Provided text:
One Sunday in August we got a pizza from Little Caesar’s for dinner.  In the little shop was a game that looked like an arcade game.  It had different-colored buttons, each of which lit up and played a different note when pressed, like Simon but with different colors.  Also like Simon, it played a one-note tune at first, then each time you repeated the tune properly, it added on one more note.

Phil played it while we waited for our pizza.  Because his memory was so darn good, he stood there playing it and getting more and more notes added.  There were no other customers, and the pizza was in the oven, so all the workers stood and watched, mystified.  They’d never seen anyone get that far along on the game before.

This was why I stayed with him despite the way he treated me that summer:

  1. I loved him.
  2. I didn’t see that, even though he wasn’t hitting me, he was still abusing me.
  3. We were married, and I took those vows very seriously.
  4. I didn’t know where else to find a Christian man who had so many things in common with me.
  5. He was my first lover, and I always intended him to be my last, my partner for life.

****

As for “Undine,” I’d sit down either on the couch or on my bedroom chair with German dictionaries and paper, and slowly write a word-for-word translation.  Then I re-wrote it in more intelligible order.  Phil often came home and found me in my room, working on “Undine” while watching All in the Family.

There were still so many words that needed to be found, archaic words in neither of my dictionaries.  (In 1998, I found a German newsgroup on the Internet and got translations for the words I never found.  In 2002, I found an English translation on the Internet.)  The translation took about sixty days, roughly, then I typed it up on Microsoft Word.

Phil and I often went to parks on the weekends.  Sometimes I had to talk him into it, but I liked walking for hours in the middle of forests.

Unfortunately, he was getting just like his brother was with his Pearl: Whenever she wanted to do something, Dave treated her like a nag and just slept.  Phil complained about this once, the way Dave treated Pearl.

But now, Phil started doing the exact same thing with me, but blamed me for it, even though he blamed Dave for the exact same behavior.  Yet there seemed to be a block in his mind, preventing him from seeing his double standards.

We went to Rum Village, other little parks we found, and Memorial Park.  I think we also went to Potawatomi Park.  In a park alongside a street, we sat on the swings, sometimes swinging, and had a great time talking and swinging.  We walked in the little wooded area, with its sitting areas and little paths.

We went to Wilson Park, with its giant hills and wooden pyramid.  We even went past the hills and the electrical tower (the kind you must never touch or you’ll get electrocuted, but there’s no fence around it), into the woods nearby.  We went as far as a little residential area, but Phil thought we should turn back there because it might be a private area.

Extracted information:
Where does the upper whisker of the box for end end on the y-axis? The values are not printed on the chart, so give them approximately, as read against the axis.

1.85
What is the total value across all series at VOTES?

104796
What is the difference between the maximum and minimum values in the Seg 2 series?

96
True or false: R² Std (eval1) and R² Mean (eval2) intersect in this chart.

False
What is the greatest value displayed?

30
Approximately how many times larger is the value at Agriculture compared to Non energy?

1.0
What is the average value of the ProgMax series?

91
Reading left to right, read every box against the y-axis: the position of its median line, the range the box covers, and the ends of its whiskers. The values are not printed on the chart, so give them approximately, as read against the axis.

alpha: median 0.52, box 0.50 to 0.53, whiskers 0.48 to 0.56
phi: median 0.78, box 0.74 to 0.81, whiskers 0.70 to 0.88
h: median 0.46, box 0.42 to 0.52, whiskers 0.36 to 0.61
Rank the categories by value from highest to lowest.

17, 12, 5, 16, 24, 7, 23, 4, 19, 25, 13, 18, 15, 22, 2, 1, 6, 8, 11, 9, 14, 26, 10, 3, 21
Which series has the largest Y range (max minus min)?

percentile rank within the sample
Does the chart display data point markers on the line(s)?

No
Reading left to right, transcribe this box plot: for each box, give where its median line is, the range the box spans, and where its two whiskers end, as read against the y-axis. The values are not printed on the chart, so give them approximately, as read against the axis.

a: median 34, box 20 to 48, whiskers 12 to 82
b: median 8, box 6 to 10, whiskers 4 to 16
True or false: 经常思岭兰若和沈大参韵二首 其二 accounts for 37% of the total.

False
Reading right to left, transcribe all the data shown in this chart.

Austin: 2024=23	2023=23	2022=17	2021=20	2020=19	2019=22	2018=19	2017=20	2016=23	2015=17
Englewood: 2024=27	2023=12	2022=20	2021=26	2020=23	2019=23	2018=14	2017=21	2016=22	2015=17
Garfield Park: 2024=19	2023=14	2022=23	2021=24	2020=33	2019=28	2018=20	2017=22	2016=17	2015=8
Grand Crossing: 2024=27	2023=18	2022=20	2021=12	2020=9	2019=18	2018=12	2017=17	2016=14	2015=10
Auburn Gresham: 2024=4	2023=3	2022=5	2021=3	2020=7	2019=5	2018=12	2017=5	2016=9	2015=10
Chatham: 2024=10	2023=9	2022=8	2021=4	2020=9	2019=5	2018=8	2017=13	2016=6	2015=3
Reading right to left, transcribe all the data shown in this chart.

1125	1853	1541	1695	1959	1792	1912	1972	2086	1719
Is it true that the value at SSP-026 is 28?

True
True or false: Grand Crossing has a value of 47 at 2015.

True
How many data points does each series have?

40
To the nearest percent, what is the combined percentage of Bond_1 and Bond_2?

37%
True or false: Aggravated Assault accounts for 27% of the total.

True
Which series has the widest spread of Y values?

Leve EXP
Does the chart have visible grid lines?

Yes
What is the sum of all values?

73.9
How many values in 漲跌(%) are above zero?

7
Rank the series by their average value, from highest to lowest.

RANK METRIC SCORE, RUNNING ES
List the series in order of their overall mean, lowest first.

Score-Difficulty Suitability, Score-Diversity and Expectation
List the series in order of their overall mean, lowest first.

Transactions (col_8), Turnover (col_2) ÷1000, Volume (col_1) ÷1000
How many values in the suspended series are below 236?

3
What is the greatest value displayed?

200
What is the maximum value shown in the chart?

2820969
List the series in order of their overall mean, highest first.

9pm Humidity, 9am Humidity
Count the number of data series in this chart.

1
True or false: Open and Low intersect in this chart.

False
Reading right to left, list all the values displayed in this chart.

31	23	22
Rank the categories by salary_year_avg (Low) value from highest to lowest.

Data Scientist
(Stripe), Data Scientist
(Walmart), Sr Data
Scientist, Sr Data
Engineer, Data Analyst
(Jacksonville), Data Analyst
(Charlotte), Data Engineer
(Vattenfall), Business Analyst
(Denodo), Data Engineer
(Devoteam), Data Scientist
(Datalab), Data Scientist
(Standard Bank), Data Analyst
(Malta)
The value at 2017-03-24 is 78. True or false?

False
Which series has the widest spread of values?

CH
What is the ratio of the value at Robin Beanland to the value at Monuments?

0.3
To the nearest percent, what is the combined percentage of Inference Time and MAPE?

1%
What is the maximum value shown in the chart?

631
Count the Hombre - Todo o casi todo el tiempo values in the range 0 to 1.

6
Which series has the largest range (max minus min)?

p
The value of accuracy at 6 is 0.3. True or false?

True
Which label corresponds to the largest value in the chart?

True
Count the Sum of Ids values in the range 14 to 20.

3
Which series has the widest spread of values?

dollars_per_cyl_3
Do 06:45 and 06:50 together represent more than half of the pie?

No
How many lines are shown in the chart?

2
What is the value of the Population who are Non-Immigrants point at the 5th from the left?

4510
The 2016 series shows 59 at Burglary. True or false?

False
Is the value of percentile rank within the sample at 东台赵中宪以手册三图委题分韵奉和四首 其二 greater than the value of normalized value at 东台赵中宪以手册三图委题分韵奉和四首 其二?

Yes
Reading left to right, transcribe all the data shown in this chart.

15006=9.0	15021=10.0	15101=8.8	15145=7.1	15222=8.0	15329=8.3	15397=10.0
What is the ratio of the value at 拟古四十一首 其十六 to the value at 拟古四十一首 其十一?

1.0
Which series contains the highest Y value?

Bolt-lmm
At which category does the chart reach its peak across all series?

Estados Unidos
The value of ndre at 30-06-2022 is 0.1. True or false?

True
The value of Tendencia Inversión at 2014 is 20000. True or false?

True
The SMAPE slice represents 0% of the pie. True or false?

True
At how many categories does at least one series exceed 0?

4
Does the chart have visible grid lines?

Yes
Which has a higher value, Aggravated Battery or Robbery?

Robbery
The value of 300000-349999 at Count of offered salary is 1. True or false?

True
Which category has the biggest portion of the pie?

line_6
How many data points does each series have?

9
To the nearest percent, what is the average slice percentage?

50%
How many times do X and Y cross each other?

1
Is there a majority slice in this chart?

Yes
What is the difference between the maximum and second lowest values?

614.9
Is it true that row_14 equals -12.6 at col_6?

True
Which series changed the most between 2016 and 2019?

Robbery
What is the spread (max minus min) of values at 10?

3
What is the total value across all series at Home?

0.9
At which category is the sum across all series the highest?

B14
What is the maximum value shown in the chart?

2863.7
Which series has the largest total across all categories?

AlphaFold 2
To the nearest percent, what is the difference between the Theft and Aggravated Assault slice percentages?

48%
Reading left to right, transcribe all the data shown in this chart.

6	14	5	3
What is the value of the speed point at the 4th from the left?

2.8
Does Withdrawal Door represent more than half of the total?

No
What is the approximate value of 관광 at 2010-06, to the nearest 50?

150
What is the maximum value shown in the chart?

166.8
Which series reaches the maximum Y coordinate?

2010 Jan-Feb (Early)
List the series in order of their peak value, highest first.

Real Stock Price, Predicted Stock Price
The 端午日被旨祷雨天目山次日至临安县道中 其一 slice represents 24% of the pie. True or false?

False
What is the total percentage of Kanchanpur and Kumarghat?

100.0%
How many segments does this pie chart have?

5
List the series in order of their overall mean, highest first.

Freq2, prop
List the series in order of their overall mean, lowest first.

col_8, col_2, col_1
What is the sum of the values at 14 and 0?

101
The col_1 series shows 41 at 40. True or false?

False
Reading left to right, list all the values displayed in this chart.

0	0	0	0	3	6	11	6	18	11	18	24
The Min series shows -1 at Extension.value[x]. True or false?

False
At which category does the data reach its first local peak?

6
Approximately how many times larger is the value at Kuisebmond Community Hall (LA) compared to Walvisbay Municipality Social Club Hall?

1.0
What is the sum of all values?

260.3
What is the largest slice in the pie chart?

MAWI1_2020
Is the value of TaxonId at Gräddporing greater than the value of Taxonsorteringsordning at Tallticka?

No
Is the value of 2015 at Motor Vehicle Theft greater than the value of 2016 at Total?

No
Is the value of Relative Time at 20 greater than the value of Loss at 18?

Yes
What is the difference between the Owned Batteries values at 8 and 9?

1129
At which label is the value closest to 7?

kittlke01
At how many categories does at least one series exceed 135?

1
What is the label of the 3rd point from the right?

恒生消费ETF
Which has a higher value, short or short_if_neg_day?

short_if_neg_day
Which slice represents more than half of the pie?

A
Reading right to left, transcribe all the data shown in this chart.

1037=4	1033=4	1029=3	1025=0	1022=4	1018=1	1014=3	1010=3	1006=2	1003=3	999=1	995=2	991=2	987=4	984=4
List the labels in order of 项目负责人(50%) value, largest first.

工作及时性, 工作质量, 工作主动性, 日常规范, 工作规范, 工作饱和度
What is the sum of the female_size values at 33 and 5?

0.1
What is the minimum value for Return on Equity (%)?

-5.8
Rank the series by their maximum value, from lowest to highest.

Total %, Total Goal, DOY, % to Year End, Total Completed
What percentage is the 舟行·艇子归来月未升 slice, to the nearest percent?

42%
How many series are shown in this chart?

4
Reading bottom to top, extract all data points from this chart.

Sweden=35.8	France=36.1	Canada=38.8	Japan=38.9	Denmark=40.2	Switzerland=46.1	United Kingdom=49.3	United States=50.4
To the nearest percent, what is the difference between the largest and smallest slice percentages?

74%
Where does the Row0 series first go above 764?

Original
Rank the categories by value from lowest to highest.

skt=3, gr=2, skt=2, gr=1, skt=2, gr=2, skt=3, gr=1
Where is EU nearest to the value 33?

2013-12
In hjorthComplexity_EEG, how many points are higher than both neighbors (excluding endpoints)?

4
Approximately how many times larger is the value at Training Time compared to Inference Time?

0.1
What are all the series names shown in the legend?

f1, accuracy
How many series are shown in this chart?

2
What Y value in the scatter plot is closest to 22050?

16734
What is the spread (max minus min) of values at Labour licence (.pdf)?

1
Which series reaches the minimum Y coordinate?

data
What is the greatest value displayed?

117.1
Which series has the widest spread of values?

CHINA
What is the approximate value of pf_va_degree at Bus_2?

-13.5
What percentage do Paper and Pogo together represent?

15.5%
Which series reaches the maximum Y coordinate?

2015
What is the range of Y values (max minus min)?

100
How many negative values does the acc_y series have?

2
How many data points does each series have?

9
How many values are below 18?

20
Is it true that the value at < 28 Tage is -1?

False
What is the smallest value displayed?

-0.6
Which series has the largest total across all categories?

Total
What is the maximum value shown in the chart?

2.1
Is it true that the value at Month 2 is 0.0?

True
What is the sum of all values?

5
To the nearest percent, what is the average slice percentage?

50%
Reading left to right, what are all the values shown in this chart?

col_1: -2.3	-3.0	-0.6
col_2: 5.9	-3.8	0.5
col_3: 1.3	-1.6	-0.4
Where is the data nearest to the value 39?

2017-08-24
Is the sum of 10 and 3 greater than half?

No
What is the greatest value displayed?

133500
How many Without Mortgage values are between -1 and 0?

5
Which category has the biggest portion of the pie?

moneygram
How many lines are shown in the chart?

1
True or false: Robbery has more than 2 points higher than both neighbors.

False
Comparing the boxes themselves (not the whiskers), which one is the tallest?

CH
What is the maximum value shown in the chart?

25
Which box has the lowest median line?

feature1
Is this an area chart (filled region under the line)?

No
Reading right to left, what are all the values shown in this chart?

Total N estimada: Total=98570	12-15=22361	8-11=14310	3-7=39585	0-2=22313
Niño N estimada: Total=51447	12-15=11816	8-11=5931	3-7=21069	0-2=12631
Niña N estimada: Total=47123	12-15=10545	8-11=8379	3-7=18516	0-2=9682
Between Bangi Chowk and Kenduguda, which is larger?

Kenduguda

Using the information:
[1] Using the memoir excerpt, explain in one to three sentences why all the workers at the pizza shop stood and watched Phil play the game.
[2] According to the memoir excerpt, about how long did the translation of "Undine" take?
Answer using only the memoir excerpt.

Answers to the tasks:
[1] There were no other customers and the pizza was already in the oven, so the workers were free to watch. They were mystified because they had never seen anyone get that far along on the game before.

[2] It took roughly sixty days.